◆ What is required
An exact transcription of all the records, free of pictures, is the expected answer.

◆ Source material

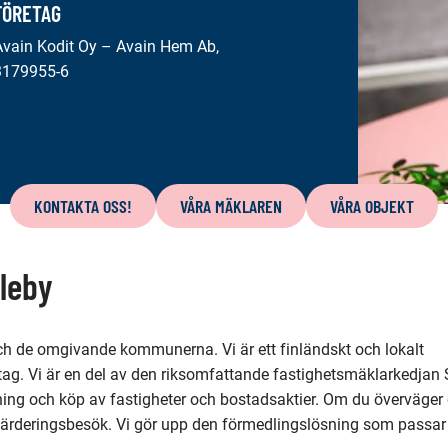
FÖRETAG
Avain Kodit Oy – Avain Hem Ab,
3179955-6
KONTAKTA OSS!
VÅRA MÄKLAREN
VÅRA OBJEKT
leby
och de omgivande kommunerna. Vi är ett finländskt och lokalt
ag. Vi är en del av den riksomfattande fastighetsmäklarkedjan 
ing och köp av fastigheter och bostadsaktier. Om du överväger e
 värderingsbesök. Vi gör upp den förmedlingslösning som passar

◆ Answer
FÖRETAG
Avain Kodit Oy – Avain Hem Ab,
3179955-6
KONTAKTA OSS!
VÅRA MÄKLAREN
VÅRA OBJEKT
leby
och de omgivande kommunerna. Vi är ett finländskt och lokalt
ag. Vi är en del av den riksomfattande fastighetsmäklarkedjan 
ing och köp av fastigheter och bostadsaktier. Om du överväger e
 värderingsbesök. Vi gör upp den förmedlingslösning som passar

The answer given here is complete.